## Tasks for this exercise
1) In the news article about the suspended diocese official, explain why the Diocese of Manchester brought the matter to the New Hampshire Office of the Attorney General.
2) Extend the news article about the suspended diocese official, picking up after its final sentence.

## Exercise passage
UPDATED: Former top diocese official suspended, investigated for financial transactions, inappropriate adult relationship
MANCHESTER — One of the top former priests in the Catholic Church in New Hampshire has been suspended from his priestly duties after allegations arose of an “inappropriate adult relationship” and potentially illegal financial transactions on his part, officials said.
The Diocese of Manchester on Monday announced the suspension of the Rev. Msgr. Edward J. Arsenault in light of investigations by the Diocese and the New Hampshire Attorney General. The FBI has also been asked to assist, according to a state official involved in the investigation.
The diocese said it started looking into Arsenault after receiving word of the relationship earlier this year.
“The review discovered evidence suggesting improper financial transactions by Msgr. Arsenault involving diocesan funds,” the statement reads. “Because the diocese was concerned that illegal acts may have been committed, it reported the matter to the New Hampshire Office of the Attorney General.”
During most of the 2000s, Arsenault held top administrative positions for the Diocese. As part of the job, he often faced reporters during the priest-sex abuse crisis of that decade.
In 2009, he left New Hampshire to head St. Luke Institute, a Maryland-based institution that delivers psychological and spiritual care to priests. The institute has also delivered counseling to priests accused of sexual abuse of minors.
St. Luke announced Monday that Arsenault had resigned Friday, given the New Hampshire investigations.
The investigation also appears to involve Catholic Medical Center, where Arsenault served on the board of directors until 2009.
The Manchester hospital on Monday released a statement acknowledging a consulting contract it signed with Arsenault after he left the hospital board.
The contract ended in 2010, when Arsenault was at St. Luke.

## Supplied material
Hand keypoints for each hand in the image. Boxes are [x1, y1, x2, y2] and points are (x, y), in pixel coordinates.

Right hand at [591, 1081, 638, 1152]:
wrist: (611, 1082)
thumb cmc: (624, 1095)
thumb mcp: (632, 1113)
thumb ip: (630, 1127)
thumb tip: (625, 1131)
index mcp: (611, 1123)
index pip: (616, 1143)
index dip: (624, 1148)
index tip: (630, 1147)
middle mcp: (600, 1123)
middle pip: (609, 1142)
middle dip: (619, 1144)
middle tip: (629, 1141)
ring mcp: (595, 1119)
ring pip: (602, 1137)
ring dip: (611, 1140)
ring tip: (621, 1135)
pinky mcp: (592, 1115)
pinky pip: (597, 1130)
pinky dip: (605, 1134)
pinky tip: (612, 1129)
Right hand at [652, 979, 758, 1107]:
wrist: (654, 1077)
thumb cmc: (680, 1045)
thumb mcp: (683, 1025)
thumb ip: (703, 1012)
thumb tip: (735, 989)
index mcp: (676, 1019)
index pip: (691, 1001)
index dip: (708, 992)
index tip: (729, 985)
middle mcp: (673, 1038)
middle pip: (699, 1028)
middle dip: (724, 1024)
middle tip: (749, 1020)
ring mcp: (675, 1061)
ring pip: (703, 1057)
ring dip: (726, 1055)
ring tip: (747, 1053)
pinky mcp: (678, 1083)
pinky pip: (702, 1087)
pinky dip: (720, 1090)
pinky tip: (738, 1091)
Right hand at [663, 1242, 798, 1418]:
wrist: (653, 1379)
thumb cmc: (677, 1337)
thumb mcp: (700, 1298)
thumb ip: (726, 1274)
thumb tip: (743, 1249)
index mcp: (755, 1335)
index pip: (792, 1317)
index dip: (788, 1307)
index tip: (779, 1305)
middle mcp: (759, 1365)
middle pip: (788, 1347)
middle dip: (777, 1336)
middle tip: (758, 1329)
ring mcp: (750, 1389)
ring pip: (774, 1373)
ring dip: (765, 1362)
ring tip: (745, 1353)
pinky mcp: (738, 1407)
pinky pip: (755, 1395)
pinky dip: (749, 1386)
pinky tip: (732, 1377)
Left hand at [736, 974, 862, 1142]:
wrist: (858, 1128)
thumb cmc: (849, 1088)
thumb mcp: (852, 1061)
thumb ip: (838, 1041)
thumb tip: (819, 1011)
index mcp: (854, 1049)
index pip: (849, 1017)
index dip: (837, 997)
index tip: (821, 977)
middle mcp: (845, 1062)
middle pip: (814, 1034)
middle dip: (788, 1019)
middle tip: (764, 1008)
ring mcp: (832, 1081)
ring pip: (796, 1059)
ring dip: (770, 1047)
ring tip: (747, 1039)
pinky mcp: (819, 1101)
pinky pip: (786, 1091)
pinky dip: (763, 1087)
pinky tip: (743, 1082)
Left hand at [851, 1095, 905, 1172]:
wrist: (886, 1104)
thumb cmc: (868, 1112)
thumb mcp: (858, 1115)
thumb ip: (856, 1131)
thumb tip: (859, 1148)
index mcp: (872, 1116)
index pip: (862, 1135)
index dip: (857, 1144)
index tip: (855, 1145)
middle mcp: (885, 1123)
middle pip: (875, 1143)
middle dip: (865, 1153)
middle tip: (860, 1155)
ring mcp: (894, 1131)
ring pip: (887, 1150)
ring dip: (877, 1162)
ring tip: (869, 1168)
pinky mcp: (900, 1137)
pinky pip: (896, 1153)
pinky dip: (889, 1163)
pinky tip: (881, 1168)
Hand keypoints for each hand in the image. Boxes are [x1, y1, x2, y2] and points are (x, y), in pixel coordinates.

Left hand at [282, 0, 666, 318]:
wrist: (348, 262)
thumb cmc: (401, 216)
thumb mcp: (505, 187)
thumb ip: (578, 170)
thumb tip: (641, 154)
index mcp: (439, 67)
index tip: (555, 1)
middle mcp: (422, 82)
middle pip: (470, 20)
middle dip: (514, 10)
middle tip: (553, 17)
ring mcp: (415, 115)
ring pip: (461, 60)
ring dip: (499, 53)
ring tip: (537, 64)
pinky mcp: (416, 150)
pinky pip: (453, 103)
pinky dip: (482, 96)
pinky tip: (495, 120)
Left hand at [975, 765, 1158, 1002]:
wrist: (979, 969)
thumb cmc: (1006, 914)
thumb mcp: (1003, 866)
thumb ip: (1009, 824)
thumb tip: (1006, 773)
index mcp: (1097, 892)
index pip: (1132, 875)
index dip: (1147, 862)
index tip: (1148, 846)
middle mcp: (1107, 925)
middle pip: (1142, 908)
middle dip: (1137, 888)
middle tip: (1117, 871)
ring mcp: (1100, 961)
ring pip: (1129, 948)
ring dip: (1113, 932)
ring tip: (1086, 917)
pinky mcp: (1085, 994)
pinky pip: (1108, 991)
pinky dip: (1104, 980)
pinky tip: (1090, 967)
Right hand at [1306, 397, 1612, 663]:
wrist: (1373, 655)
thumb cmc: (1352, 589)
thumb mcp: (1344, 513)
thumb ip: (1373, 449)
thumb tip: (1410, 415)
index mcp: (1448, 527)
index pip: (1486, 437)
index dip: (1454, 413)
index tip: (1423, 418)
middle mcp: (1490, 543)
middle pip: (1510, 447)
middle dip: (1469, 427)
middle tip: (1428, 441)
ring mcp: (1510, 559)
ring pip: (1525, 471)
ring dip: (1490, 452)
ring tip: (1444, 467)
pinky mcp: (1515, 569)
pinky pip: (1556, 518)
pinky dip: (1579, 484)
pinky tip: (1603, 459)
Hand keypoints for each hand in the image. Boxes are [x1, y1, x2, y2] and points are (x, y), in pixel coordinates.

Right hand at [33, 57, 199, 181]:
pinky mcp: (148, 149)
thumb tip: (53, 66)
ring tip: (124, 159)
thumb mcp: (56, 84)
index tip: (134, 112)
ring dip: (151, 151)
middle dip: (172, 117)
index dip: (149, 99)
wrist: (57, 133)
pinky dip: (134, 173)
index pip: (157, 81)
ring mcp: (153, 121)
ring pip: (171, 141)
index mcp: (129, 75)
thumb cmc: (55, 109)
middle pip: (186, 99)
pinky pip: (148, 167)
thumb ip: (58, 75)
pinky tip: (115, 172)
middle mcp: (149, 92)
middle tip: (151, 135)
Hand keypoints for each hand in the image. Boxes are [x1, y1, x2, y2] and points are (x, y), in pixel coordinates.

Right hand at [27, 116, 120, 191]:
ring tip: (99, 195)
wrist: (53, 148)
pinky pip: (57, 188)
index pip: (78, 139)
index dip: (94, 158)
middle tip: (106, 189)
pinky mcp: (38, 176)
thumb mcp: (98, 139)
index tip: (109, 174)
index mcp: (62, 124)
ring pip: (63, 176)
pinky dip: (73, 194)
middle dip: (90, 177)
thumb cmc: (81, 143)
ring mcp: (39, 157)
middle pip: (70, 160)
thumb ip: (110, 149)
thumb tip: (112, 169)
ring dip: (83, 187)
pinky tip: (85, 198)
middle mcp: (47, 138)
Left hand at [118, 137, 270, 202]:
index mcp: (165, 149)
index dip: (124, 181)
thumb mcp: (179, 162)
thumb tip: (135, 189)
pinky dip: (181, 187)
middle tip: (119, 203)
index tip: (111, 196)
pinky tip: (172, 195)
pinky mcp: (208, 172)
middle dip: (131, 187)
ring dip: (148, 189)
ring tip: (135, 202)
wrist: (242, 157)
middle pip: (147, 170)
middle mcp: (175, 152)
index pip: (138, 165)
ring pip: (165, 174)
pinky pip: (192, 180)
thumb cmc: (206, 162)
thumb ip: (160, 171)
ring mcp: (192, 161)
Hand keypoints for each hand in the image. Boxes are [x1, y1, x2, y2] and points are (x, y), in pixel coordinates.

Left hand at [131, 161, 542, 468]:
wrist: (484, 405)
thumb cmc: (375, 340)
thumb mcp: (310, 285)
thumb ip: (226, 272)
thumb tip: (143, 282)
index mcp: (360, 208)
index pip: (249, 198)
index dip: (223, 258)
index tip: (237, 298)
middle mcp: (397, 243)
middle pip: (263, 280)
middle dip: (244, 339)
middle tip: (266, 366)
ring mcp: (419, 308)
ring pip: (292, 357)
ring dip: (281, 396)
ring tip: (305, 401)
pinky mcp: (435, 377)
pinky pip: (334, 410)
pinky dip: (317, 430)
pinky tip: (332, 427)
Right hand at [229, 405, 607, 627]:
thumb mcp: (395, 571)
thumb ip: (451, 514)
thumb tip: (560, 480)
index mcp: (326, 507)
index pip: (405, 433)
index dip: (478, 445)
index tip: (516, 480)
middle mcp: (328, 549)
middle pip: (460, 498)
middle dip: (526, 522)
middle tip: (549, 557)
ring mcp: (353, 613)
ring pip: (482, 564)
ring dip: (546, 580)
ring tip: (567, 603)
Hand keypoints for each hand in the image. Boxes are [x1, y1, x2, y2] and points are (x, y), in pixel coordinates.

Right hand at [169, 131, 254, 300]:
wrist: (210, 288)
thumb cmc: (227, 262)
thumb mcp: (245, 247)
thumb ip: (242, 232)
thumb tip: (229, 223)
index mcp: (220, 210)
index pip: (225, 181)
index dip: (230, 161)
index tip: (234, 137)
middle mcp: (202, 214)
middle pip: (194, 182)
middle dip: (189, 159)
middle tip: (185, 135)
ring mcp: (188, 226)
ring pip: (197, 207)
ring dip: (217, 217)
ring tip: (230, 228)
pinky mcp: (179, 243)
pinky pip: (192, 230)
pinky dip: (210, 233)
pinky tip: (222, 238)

## Outputs by task
1) The diocese's review found evidence suggesting improper financial transactions by Msgr. Arsenault involving diocesan funds. Because the diocese was concerned that illegal acts may have been committed, it reported the matter to the New Hampshire Office of the Attorney General.

2)
“We do not know whether this contract will have any bearing on the current investigation, but in the interest of openness and transparency, we have asked for this review. We will cooperate fully with the Attorney General’s investigation,” reads a statement issued by CMC President & Chief-Executive Dr. Joseph Pepe and Joseph Graham, the chairman of the CMC board.
A top state prosecutor said the investigation started when representatives from CMC and the diocese contacted the Attorney General’s Office about two weeks ago.
Jane Young, a senior assistant attorney general who oversees the Criminal Justice Bureau, said the investigation is in its infancy. At the present, it revolves around the financial matters, but there is no telling where it may lead, she said
“These type of investigations, financial investigations, in general take longer than other investigations,” Young said.
Nothing has emerged to indicate any improprieties with children.
“An inappropriate adult relationship, that’s not something at the moment that is in our scope,” she said.
She said the state could share information that it uncovers with the diocese, depending on how it received the information.
Young said the FBI is assisting in the investigation at her request. She said the FBI lends expertise to such investigations, and if an investigation moves into another state, the FBI can smoothly handle the cross-state issues.
She would not answer questions about whether Arsenault is cooperating, or if he is residing in New Hampshire.
Diocesan spokesman Kevin Donovan said Arsenault had his public ministry suspended May 1, and is the only priest to be suspended as a result of the investigation. He said no other diocesan personnel have been affected.
In a statement, Bishop Peter Libasci said: “I am committed to reviewing our internal diocesan operations to ensure that any issues are identified and corrected, as necessary. We will do this in the light of day.”
In its statement, the diocese said it cannot discuss the matter further, but will release more information when appropriate to do so.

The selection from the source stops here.